* _Directive_
Repeat verbatim the stretch of the items below from the line containing "class: Mucoromycetes" through the line containing "scientific name: Platismatia glauca", including both of those lines and nothing else.

-- BEGIN --

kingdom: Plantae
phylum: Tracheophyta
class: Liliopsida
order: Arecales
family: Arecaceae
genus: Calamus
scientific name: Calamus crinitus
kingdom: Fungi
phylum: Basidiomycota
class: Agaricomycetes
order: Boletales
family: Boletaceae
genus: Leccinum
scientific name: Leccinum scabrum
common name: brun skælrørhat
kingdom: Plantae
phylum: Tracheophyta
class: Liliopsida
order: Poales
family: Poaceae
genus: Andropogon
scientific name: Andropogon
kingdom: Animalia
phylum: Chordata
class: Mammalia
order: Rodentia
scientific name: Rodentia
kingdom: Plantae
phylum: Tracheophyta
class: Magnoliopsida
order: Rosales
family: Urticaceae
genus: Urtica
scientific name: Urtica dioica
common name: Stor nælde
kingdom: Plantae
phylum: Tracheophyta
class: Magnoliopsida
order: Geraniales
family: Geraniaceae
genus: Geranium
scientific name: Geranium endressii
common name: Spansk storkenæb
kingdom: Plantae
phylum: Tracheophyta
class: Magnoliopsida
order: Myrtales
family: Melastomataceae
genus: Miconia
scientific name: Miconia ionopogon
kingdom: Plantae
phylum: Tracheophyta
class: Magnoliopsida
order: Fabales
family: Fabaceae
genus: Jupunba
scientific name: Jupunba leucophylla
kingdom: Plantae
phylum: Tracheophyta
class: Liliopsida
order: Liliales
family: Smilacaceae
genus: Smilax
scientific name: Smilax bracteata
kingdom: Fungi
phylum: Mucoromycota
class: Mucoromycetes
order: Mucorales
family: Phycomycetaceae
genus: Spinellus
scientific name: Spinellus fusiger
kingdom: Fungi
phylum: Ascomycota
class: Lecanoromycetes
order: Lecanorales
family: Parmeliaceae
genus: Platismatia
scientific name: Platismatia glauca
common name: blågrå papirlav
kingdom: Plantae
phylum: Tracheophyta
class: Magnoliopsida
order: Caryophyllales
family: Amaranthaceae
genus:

-- END --

* _Exercise answer_
class: Mucoromycetes
order: Mucorales
family: Phycomycetaceae
genus: Spinellus
scientific name: Spinellus fusiger
kingdom: Fungi
phylum: Ascomycota
class: Lecanoromycetes
order: Lecanorales
family: Parmeliaceae
genus: Platismatia
scientific name: Platismatia glauca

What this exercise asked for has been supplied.